● **Your goal**: Reproduce every line of text in the listing below precisely, in order, and leave the pictures out of your answer.

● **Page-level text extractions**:
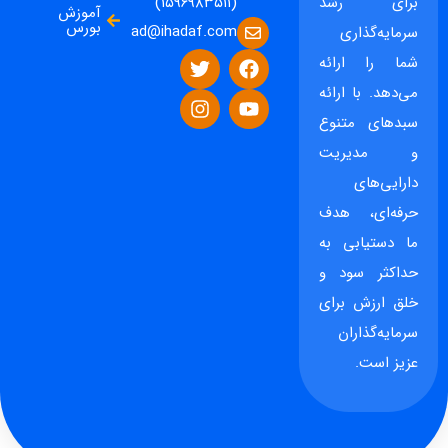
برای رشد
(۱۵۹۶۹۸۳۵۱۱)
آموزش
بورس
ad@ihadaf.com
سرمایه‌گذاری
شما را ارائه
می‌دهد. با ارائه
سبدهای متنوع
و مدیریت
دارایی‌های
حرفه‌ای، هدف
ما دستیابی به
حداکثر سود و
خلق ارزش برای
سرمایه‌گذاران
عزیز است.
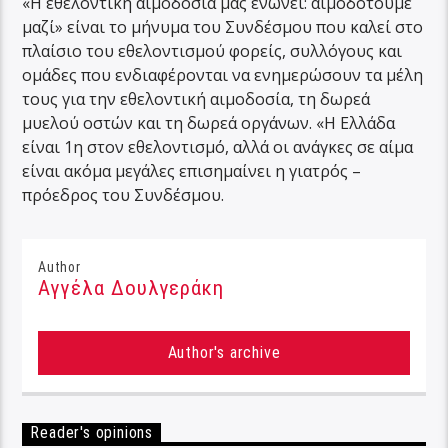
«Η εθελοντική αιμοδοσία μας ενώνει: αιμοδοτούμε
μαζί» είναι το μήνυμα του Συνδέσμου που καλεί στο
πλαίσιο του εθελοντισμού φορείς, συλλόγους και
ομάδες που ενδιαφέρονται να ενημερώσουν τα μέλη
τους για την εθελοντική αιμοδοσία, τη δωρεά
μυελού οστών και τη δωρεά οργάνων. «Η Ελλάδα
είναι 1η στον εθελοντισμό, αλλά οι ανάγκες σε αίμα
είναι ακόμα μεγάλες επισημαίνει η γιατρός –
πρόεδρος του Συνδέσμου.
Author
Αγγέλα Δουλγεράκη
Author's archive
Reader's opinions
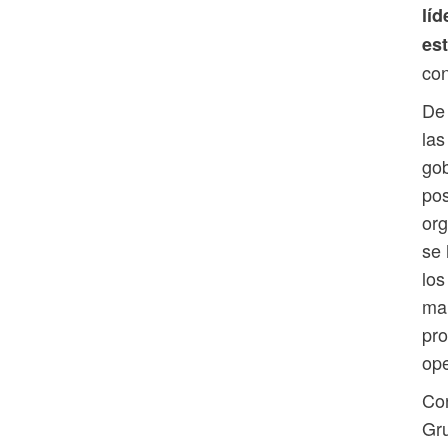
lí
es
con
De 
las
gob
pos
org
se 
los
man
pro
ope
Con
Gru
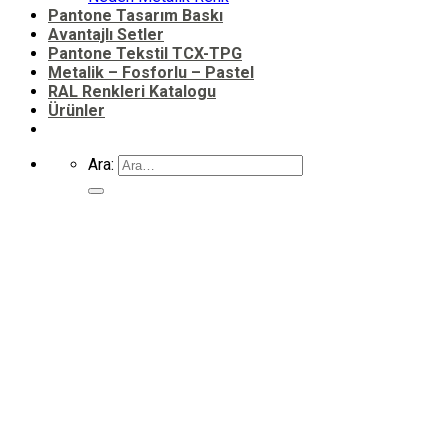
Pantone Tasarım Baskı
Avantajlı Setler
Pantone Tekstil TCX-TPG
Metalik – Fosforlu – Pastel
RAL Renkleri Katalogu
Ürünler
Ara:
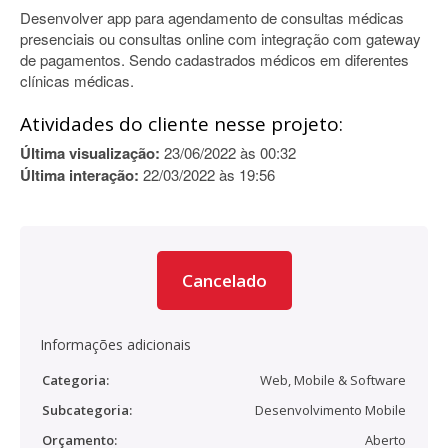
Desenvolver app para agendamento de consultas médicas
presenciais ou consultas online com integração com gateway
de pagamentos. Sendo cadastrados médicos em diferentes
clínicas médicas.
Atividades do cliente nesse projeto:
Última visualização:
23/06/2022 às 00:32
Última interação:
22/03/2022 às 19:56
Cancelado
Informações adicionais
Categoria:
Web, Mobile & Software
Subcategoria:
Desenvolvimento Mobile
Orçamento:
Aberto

● **Solved problem**:
برای رشد
(۱۵۹۶۹۸۳۵۱۱)
آموزش
بورس
ad@ihadaf.com
سرمایه‌گذاری
شما را ارائه
می‌دهد. با ارائه
سبدهای متنوع
و مدیریت
دارایی‌های
حرفه‌ای، هدف
ما دستیابی به
حداکثر سود و
خلق ارزش برای
سرمایه‌گذاران
عزیز است.
«Η εθελοντική αιμοδοσία μας ενώνει: αιμοδοτούμε
μαζί» είναι το μήνυμα του Συνδέσμου που καλεί στο
πλαίσιο του εθελοντισμού φορείς, συλλόγους και
ομάδες που ενδιαφέρονται να ενημερώσουν τα μέλη
τους για την εθελοντική αιμοδοσία, τη δωρεά
μυελού οστών και τη δωρεά οργάνων. «Η Ελλάδα
είναι 1η στον εθελοντισμό, αλλά οι ανάγκες σε αίμα
είναι ακόμα μεγάλες επισημαίνει η γιατρός –
πρόεδρος του Συνδέσμου.
Author
Αγγέλα Δουλγεράκη
Author's archive
Reader's opinions
lí
es
con
De 
las
gob
pos
org
se 
los
man
pro
ope
Con
Gru
Pantone Tasarım Baskı
Avantajlı Setler
Pantone Tekstil TCX-TPG
Metalik – Fosforlu – Pastel
RAL Renkleri Katalogu
Ürünler
Ara:
Desenvolver app para agendamento de consultas médicas
presenciais ou consultas online com integração com gateway
de pagamentos. Sendo cadastrados médicos em diferentes
clínicas médicas.
Atividades do cliente nesse projeto:
Última visualização:
23/06/2022 às 00:32
Última interação:
22/03/2022 às 19:56
Cancelado
Informações adicionais
Categoria:
Web, Mobile & Software
Subcategoria:
Desenvolvimento Mobile
Orçamento:
Aberto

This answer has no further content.